===== DATA FOR ANALYSIS

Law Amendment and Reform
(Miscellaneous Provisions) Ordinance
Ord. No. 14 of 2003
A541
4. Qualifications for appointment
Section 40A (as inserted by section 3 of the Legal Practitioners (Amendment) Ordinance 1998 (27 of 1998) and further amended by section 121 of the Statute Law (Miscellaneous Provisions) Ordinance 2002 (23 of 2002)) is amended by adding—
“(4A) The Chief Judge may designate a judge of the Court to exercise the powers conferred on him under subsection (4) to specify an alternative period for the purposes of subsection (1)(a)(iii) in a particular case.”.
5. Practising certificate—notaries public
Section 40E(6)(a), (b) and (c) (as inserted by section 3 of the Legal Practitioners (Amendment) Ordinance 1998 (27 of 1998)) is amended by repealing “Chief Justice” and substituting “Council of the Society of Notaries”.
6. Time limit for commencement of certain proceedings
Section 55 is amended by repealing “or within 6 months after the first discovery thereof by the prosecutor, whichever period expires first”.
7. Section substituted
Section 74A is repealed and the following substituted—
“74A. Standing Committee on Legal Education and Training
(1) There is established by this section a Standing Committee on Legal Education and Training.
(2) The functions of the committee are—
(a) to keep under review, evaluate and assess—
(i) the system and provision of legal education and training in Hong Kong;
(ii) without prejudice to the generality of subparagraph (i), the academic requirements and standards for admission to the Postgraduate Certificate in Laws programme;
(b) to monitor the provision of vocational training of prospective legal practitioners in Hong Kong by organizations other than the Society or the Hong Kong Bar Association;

==========
===== DATA FOR ANALYSIS

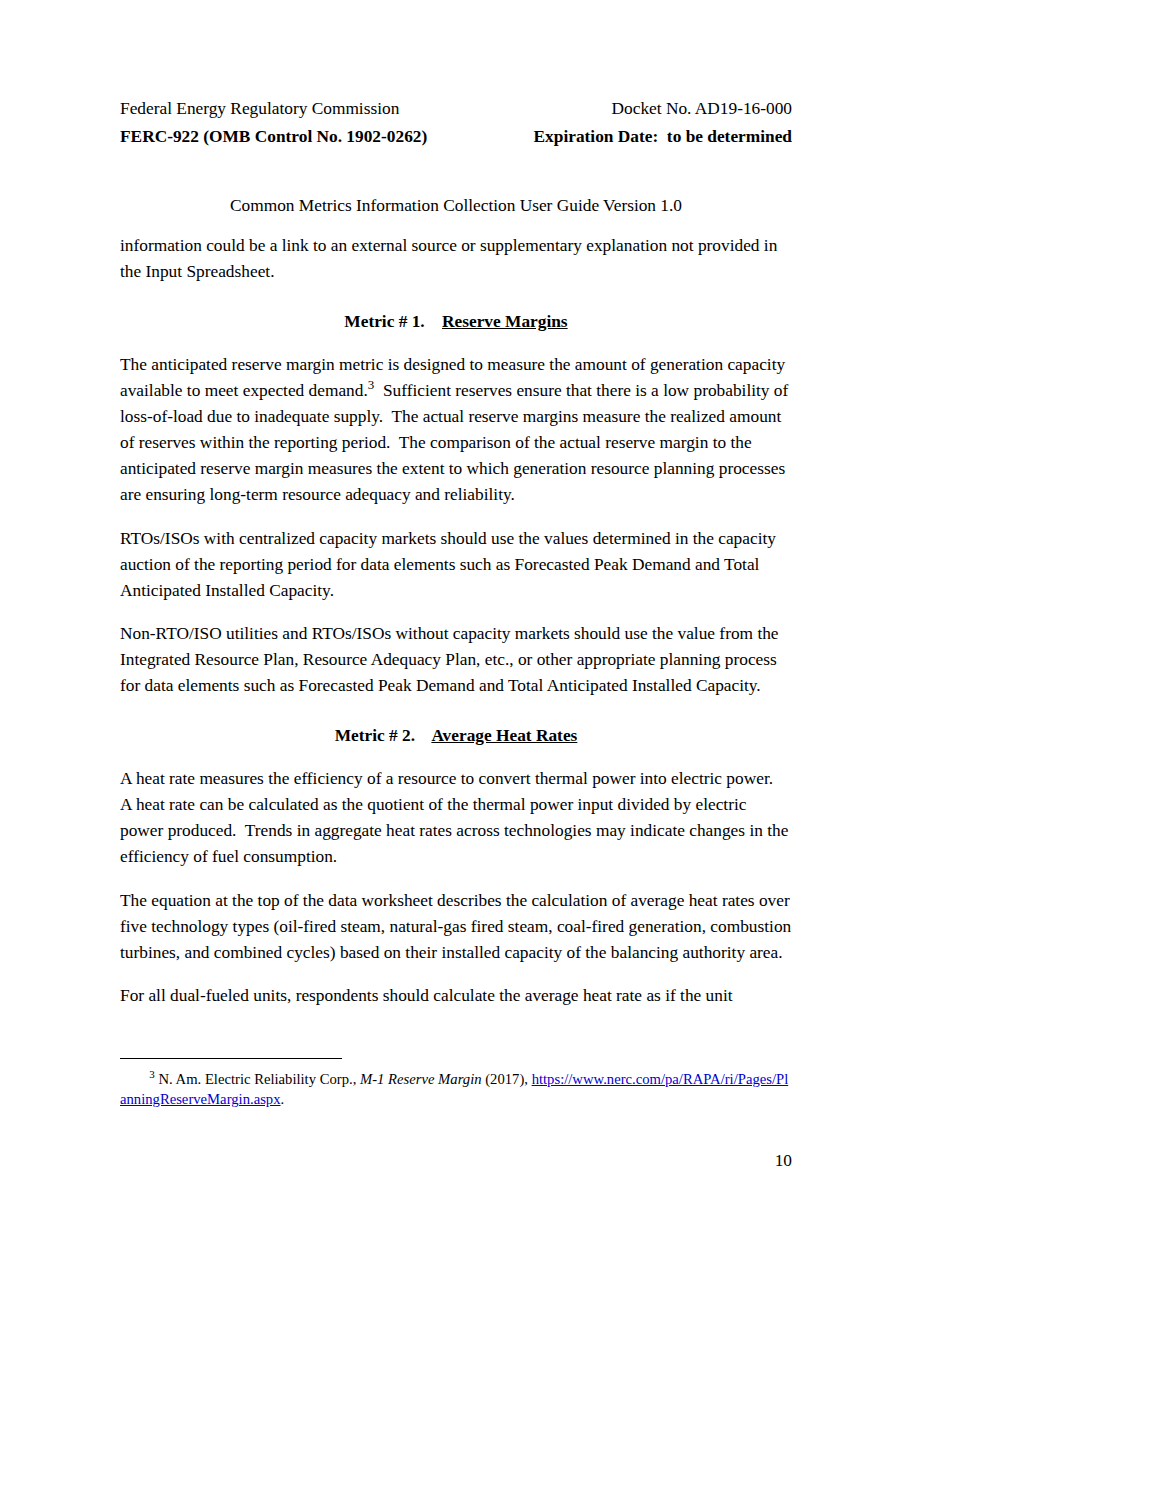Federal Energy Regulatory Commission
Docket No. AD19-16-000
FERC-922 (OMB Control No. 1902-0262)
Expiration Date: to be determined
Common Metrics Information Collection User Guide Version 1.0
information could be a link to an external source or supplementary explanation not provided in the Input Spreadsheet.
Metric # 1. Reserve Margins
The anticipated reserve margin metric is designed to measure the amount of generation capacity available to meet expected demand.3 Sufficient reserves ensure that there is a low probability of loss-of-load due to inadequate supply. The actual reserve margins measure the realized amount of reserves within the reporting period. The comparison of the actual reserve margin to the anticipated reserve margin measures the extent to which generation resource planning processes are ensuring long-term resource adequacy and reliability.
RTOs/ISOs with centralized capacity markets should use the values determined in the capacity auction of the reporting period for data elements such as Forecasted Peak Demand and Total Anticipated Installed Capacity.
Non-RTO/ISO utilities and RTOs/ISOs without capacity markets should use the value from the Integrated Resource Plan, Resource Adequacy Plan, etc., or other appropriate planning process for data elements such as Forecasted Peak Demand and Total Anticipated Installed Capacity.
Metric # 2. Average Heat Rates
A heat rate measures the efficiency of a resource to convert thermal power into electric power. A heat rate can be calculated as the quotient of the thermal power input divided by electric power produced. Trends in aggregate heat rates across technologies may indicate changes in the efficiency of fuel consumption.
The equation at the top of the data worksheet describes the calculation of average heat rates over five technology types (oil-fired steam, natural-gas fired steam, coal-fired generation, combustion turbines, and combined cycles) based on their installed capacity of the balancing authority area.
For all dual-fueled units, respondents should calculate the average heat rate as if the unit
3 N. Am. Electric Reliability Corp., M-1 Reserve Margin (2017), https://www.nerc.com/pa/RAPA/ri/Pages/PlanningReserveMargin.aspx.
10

==========

WHAT IS BEING ASKED ▸ Within the material above, output exactly the lines from the one with "Expiration Date: to be determined" through the one with "Metric # 1. Reserve Margins", end lines included, and nothing besides.

RESULT FOR THIS TASK ▸
Expiration Date: to be determined
Common Metrics Information Collection User Guide Version 1.0
information could be a link to an external source or supplementary explanation not provided in the Input Spreadsheet.
Metric # 1. Reserve Margins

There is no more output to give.